= Records supplied =
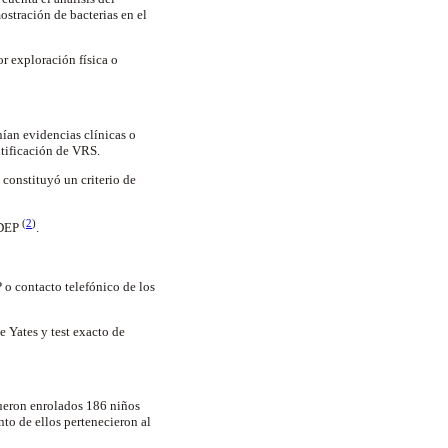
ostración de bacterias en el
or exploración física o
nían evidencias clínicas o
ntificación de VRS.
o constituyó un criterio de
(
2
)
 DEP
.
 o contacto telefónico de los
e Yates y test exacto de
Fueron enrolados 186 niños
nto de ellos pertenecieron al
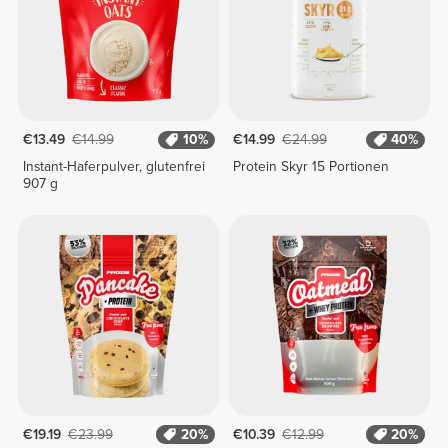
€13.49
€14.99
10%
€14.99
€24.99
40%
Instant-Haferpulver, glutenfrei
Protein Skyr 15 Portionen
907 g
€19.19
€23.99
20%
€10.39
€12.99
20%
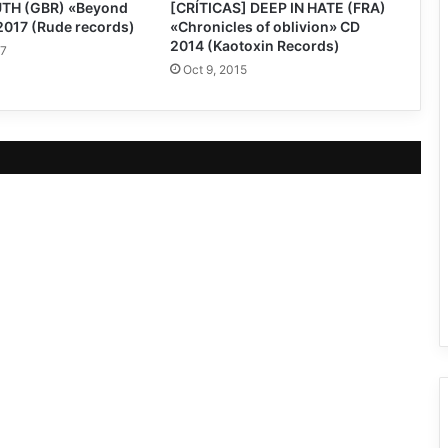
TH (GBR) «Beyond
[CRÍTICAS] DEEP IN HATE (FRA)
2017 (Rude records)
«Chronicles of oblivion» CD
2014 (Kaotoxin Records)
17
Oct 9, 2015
--
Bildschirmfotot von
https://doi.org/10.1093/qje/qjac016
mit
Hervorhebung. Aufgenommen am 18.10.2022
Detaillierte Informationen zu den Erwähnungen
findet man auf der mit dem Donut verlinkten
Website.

= What is expected =
Copy exactly the material above from the line with "e Yates y test exacto de" to the line with "[CRÍTICAS] DEEP IN HATE (FRA)", ends included, and nothing else. Leave out any picture.

= Exercise solution =
e Yates y test exacto de
Fueron enrolados 186 niños
nto de ellos pertenecieron al
€13.49
€14.99
10%
€14.99
€24.99
40%
Instant-Haferpulver, glutenfrei
Protein Skyr 15 Portionen
907 g
€19.19
€23.99
20%
€10.39
€12.99
20%
TH (GBR) «Beyond
[CRÍTICAS] DEEP IN HATE (FRA)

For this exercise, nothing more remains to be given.